Coca-Cola FEMSA: revenues and earnings in 2022
Coca-Cola FEMSA, the largest bottler of Coca-Cola products, increased its revenues by 16.4% and operating income by 12.5% in 2022 over 2021.
As a result, the company‘s revenues totaled 226.74 billion dollars and its operating income totaled 30.838 billion pesos.
The company produces and distributes beverages under The Coca-Cola Company’s trademarks, offering a broad portfolio of 131 brands to more than 266 million consumers every day.
In 2022, consolidated volume increased 8.6% driven by volume growth in all of its territories, including double-digit increases in Brazil, Colombia, Argentina and Guatemala, along with solid performance in Mexico and Uruguay.
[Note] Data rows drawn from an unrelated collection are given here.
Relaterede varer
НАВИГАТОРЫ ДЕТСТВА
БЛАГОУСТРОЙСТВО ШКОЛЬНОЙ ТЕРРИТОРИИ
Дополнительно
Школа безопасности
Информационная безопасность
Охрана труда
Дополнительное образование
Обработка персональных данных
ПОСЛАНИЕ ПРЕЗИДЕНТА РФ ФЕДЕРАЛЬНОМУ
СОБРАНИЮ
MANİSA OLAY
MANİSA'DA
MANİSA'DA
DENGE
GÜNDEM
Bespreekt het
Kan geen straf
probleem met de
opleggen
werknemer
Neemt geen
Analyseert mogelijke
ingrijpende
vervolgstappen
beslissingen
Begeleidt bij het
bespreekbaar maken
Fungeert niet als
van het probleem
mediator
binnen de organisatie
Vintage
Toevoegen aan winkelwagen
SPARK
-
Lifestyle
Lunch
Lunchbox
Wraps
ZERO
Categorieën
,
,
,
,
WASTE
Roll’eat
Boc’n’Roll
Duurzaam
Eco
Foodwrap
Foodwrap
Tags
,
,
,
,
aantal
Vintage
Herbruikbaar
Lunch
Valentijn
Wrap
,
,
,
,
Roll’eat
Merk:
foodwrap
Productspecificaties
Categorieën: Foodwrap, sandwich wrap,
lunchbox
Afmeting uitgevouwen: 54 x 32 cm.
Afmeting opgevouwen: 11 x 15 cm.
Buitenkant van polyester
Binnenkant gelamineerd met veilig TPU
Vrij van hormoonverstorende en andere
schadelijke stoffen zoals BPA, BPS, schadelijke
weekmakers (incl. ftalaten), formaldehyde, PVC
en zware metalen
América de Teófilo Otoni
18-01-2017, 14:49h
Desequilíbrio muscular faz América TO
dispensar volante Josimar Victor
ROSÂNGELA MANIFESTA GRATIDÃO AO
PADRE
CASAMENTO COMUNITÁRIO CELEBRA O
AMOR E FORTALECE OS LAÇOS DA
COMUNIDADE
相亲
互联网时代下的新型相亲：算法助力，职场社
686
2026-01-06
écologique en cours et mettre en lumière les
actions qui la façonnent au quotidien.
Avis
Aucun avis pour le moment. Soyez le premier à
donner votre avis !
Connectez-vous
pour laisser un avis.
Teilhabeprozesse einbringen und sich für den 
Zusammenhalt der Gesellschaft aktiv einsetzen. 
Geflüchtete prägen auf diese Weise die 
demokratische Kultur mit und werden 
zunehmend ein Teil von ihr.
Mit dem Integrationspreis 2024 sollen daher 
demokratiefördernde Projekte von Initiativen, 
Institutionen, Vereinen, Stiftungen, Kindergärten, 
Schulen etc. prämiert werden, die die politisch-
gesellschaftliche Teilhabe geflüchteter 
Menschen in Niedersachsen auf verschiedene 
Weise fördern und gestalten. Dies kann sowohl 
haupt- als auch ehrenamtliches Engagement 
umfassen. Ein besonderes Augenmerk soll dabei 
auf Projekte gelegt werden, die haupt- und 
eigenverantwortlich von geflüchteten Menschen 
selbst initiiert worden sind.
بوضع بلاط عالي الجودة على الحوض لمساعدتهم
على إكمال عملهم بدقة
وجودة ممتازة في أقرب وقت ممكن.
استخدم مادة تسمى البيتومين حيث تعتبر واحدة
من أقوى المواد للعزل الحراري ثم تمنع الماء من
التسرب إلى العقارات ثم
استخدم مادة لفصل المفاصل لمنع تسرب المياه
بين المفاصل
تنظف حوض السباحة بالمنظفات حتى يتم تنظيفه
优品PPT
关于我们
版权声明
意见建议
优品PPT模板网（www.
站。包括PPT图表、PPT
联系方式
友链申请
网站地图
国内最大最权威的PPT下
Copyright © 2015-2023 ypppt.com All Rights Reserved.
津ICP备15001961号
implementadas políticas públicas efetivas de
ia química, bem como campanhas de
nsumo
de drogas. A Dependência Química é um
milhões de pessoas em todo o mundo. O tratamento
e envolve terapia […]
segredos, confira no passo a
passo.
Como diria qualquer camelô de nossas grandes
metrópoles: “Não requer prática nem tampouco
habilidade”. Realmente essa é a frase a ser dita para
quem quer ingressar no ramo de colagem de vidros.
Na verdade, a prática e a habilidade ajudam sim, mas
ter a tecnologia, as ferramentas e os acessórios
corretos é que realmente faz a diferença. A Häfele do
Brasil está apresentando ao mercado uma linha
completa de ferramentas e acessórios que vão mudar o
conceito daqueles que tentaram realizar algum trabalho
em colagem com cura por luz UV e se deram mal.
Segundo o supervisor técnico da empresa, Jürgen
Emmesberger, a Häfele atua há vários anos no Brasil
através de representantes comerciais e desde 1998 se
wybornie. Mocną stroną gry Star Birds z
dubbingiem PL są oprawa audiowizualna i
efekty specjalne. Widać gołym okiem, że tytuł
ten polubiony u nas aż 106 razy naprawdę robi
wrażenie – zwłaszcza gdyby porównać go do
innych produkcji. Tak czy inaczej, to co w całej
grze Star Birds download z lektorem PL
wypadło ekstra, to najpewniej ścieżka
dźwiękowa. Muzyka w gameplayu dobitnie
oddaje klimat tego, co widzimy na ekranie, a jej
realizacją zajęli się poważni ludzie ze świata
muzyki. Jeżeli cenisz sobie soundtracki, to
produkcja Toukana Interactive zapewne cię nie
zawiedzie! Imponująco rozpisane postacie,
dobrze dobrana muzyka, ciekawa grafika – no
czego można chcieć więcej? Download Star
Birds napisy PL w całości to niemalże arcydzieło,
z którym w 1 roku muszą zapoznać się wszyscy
On a comparable basis, volume increased 7.5 percent.
Comparable revenues increased 17.8 percent, driven primarily by its pricing initiatives, a favorable price-mix effect and volume growth.
Conversely, these factors were partially offset by a decline in beer revenues related to the portfolio transition in Brazil and unfavorable currency translation effects.
Comparable operating income increased 11.6%, driven mainly by sales and operating expense efficiencies.
These effects were partially offset by higher raw material costs, coupled with a high basis of comparison including the recognition of non-recurring extraordinary tax effects in Brazil during 2021.
With more than 80,000 employees, the company markets and sells approximately 3.5 billion unit cases through 2 million points of sale per year.
Operating 49 manufacturing plants and 260 distribution centers, the company’s operations span territories in Mexico, Brazil, Guatemala, Colombia, Argentina, and, domestically, in Costa Rica, Nicaragua, Panama, Uruguay and Venezuela through its investment in KOF Venezuela.
Coca-Cola FEMSA’s total revenues were driven primarily by volume growth, its pricing initiatives to offset rising raw material costs, and favorable price-mix effects.
These factors were partially offset by a decline in beer revenues related to the transition of the beer portfolio in Brazil and unfavorable translation effects of most of its operating currencies into Mexican pesos.
On a comparable basis, excluding mergers and acquisitions and currency translation effects, total revenues would have increased 17.8 percent.